* About this task: The reply has to contain each record exactly as written.

***** The input *****

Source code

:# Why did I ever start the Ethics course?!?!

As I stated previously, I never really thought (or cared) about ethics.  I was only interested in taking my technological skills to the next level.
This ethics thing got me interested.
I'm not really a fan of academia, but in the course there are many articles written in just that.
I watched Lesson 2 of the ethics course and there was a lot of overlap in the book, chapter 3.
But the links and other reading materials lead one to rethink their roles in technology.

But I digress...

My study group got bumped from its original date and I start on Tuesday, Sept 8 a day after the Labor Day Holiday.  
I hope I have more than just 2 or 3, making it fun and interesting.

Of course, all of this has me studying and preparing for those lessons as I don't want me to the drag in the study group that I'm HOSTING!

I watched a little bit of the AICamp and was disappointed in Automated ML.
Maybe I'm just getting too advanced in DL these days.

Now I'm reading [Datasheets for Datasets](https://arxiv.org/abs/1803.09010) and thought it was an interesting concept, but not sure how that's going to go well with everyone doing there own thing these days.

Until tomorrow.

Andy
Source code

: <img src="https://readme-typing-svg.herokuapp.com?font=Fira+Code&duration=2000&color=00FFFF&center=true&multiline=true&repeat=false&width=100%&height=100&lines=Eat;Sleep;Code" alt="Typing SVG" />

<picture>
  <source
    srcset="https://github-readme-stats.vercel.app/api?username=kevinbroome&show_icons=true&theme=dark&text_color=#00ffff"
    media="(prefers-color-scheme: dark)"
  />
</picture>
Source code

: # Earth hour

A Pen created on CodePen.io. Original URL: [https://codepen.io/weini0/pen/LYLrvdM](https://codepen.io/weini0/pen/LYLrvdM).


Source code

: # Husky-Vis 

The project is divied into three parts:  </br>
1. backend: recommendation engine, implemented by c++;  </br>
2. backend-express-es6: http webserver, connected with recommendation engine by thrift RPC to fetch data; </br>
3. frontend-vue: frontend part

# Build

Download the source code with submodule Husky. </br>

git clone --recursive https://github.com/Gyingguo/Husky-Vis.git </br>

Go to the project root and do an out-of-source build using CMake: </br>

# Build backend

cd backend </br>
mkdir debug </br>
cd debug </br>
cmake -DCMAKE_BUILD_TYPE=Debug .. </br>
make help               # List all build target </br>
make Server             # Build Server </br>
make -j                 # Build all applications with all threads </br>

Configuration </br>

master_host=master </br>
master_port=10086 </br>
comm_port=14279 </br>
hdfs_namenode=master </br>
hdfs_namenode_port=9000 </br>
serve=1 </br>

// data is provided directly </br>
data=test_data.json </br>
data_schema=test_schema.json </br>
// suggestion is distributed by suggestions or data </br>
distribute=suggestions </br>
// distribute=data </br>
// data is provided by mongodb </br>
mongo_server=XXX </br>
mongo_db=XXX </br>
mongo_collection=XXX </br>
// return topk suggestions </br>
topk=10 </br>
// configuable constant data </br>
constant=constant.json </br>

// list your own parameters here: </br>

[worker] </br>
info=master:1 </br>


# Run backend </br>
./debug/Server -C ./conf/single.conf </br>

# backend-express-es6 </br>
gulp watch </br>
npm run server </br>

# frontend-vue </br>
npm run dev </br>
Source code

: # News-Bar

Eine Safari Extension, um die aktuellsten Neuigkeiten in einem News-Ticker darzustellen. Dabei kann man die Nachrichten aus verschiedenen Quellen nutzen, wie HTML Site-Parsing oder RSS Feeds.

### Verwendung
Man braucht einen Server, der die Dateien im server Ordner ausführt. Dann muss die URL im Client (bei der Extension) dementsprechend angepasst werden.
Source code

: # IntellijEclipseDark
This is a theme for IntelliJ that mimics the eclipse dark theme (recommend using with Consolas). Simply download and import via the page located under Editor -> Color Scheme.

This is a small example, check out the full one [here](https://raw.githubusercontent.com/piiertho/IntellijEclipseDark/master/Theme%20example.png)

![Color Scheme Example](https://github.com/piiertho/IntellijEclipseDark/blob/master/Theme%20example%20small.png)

*****

* Result below:
Source code

:# Why did I ever start the Ethics course?!?!

As I stated previously, I never really thought (or cared) about ethics.  I was only interested in taking my technological skills to the next level.
This ethics thing got me interested.
I'm not really a fan of academia, but in the course there are many articles written in just that.
I watched Lesson 2 of the ethics course and there was a lot of overlap in the book, chapter 3.
But the links and other reading materials lead one to rethink their roles in technology.

But I digress...

My study group got bumped from its original date and I start on Tuesday, Sept 8 a day after the Labor Day Holiday.  
I hope I have more than just 2 or 3, making it fun and interesting.

Of course, all of this has me studying and preparing for those lessons as I don't want me to the drag in the study group that I'm HOSTING!

I watched a little bit of the AICamp and was disappointed in Automated ML.
Maybe I'm just getting too advanced in DL these days.

Now I'm reading [Datasheets for Datasets](https://arxiv.org/abs/1803.09010) and thought it was an interesting concept, but not sure how that's going to go well with everyone doing there own thing these days.

Until tomorrow.

Andy
Source code

: <img src="https://readme-typing-svg.herokuapp.com?font=Fira+Code&duration=2000&color=00FFFF&center=true&multiline=true&repeat=false&width=100%&height=100&lines=Eat;Sleep;Code" alt="Typing SVG" />

<picture>
  <source
    srcset="https://github-readme-stats.vercel.app/api?username=kevinbroome&show_icons=true&theme=dark&text_color=#00ffff"
    media="(prefers-color-scheme: dark)"
  />
</picture>
Source code

: # Earth hour

A Pen created on CodePen.io. Original URL: [https://codepen.io/weini0/pen/LYLrvdM](https://codepen.io/weini0/pen/LYLrvdM).


Source code

: # Husky-Vis 

The project is divied into three parts:  </br>
1. backend: recommendation engine, implemented by c++;  </br>
2. backend-express-es6: http webserver, connected with recommendation engine by thrift RPC to fetch data; </br>
3. frontend-vue: frontend part

# Build

Download the source code with submodule Husky. </br>

git clone --recursive https://github.com/Gyingguo/Husky-Vis.git </br>

Go to the project root and do an out-of-source build using CMake: </br>

# Build backend

cd backend </br>
mkdir debug </br>
cd debug </br>
cmake -DCMAKE_BUILD_TYPE=Debug .. </br>
make help               # List all build target </br>
make Server             # Build Server </br>
make -j                 # Build all applications with all threads </br>

Configuration </br>

master_host=master </br>
master_port=10086 </br>
comm_port=14279 </br>
hdfs_namenode=master </br>
hdfs_namenode_port=9000 </br>
serve=1 </br>

// data is provided directly </br>
data=test_data.json </br>
data_schema=test_schema.json </br>
// suggestion is distributed by suggestions or data </br>
distribute=suggestions </br>
// distribute=data </br>
// data is provided by mongodb </br>
mongo_server=XXX </br>
mongo_db=XXX </br>
mongo_collection=XXX </br>
// return topk suggestions </br>
topk=10 </br>
// configuable constant data </br>
constant=constant.json </br>

// list your own parameters here: </br>

[worker] </br>
info=master:1 </br>


# Run backend </br>
./debug/Server -C ./conf/single.conf </br>

# backend-express-es6 </br>
gulp watch </br>
npm run server </br>

# frontend-vue </br>
npm run dev </br>
Source code

: # News-Bar

Eine Safari Extension, um die aktuellsten Neuigkeiten in einem News-Ticker darzustellen. Dabei kann man die Nachrichten aus verschiedenen Quellen nutzen, wie HTML Site-Parsing oder RSS Feeds.

### Verwendung
Man braucht einen Server, der die Dateien im server Ordner ausführt. Dann muss die URL im Client (bei der Extension) dementsprechend angepasst werden.
Source code

: # IntellijEclipseDark
This is a theme for IntelliJ that mimics the eclipse dark theme (recommend using with Consolas). Simply download and import via the page located under Editor -> Color Scheme.

This is a small example, check out the full one [here](https://raw.githubusercontent.com/piiertho/IntellijEclipseDark/master/Theme%20example.png)

![Color Scheme Example](https://github.com/piiertho/IntellijEclipseDark/blob/master/Theme%20example%20small.png)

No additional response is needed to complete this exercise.